Juglone showed the highest inhibitory effect on the mutants and wild strain. In addition, we used JA as an inhibitor to investigate the change in the structure of juglone through modification of its hydroxyl group in order to increase the hydrophobicity. The decision to produce JA was partly due to the predicted activity of this derivative through the docking scores, which had a higher absolute energy of interaction than juglone. Overall, MIC test of JA demonstrated different results for the mutant and wild strains. Although docking showed a high potential for JA, the MIC test indicated slight decrease in activity, which might be due to lipophilic binding of JA to other cell components.

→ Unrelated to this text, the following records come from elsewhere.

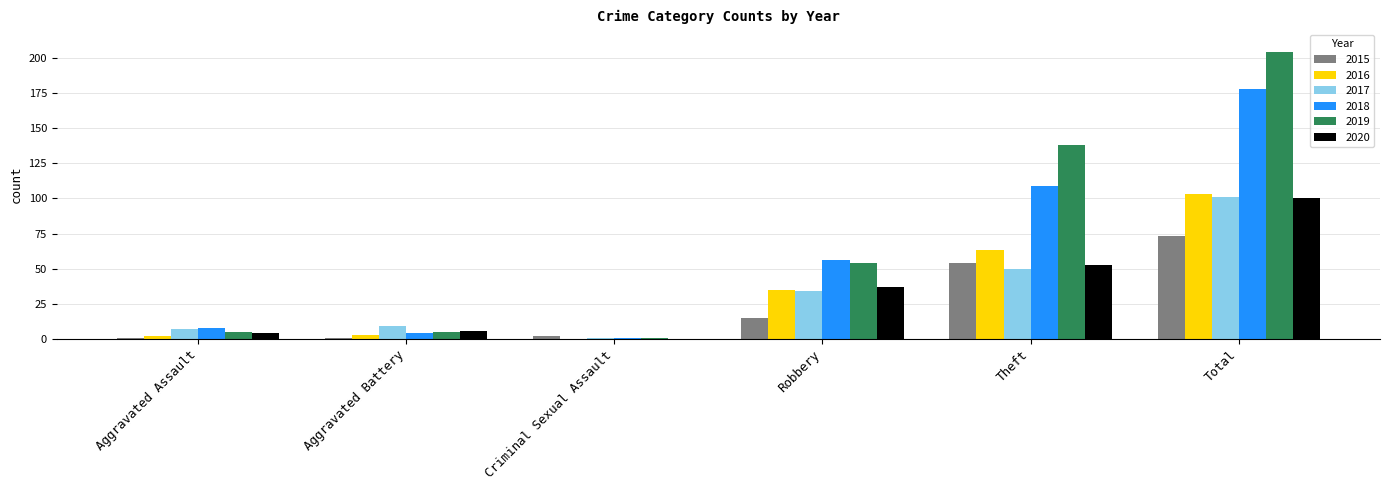

What is the difference between the 2020 values at Total and Theft?

47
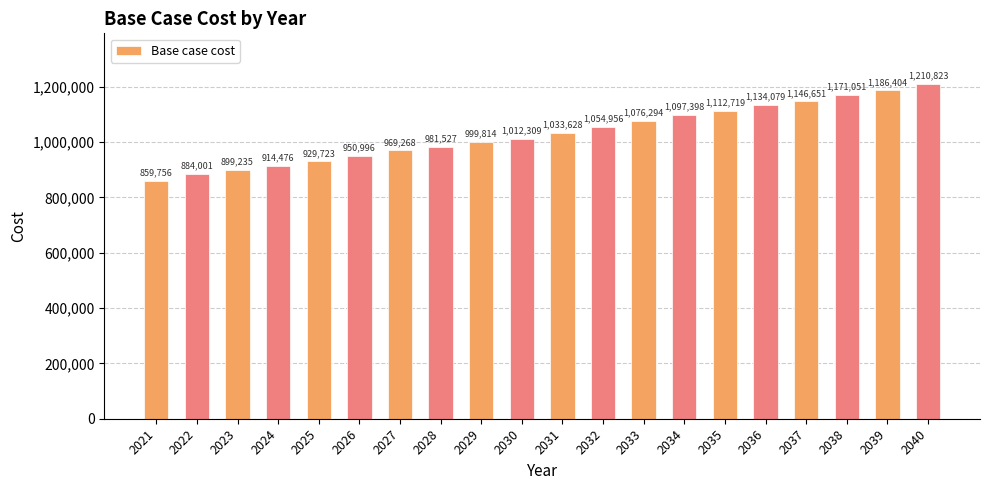

How many bars are there in total?

20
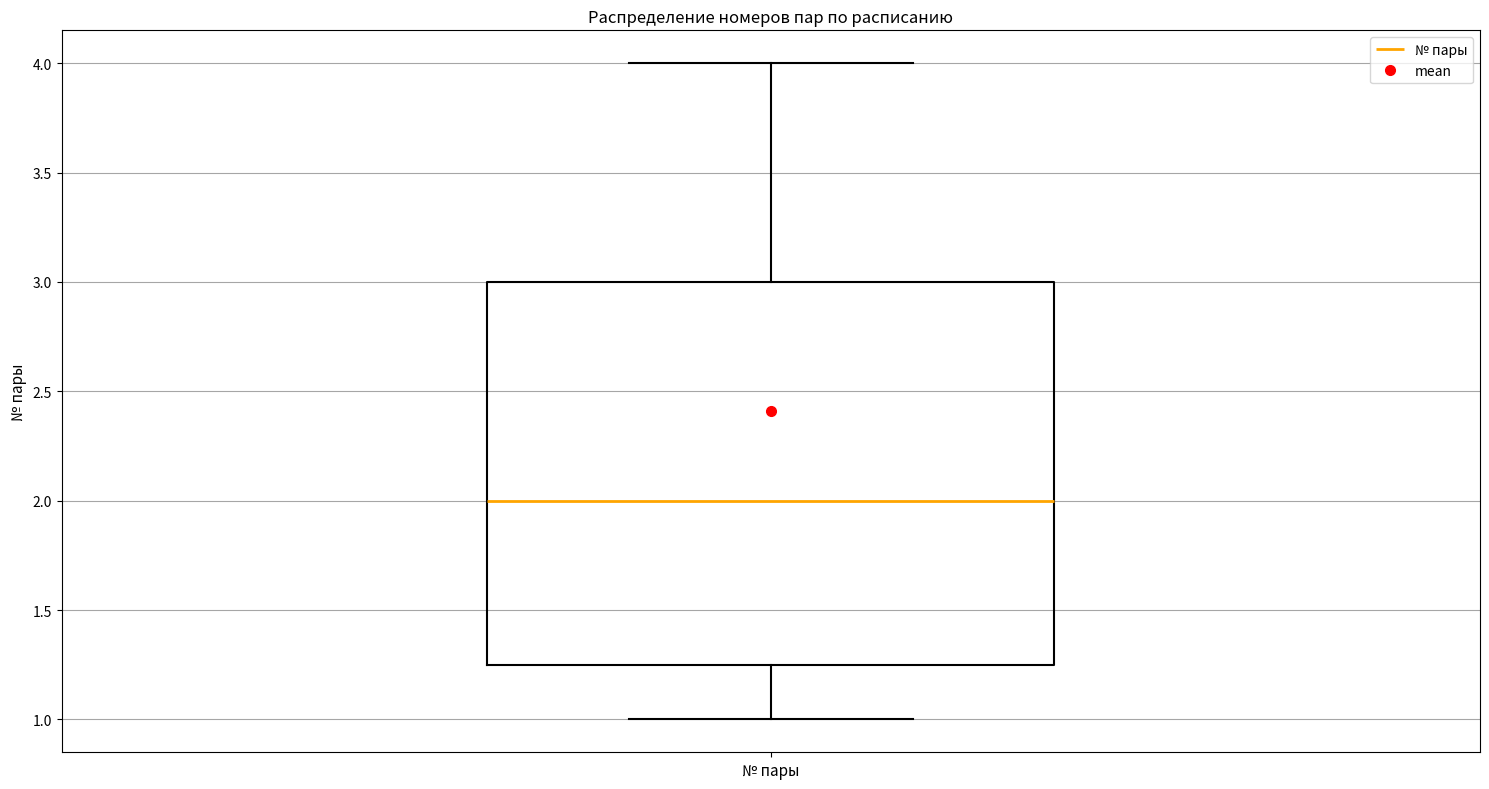

Transcribe this box plot: give where the median line is, the range the box spans, and where the two whiskers end, as read against the y-axis. The values are not printed on the chart, so give them approximately, as read against the axis.

median 2.00, box 1.25 to 3.00, whiskers 1.00 to 4.00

Considering the specific inhibitory effect of juglone on Parvulin[29] and the higher sensitivity of AfuRbp deficient mutants to this chemical compared to the parental strain, it can be concluded that juglone may act as a specific inhibitor of the AfuRBP. More detailed studies on recombinant AfuRBP may verify this claim.

In conclusion, in this study, the bioinformatics and biological assessments of AfuRBP were carried out, and the presented data can be considered as a start for pin pointing a target towards developing a new drug against A. fumigatus.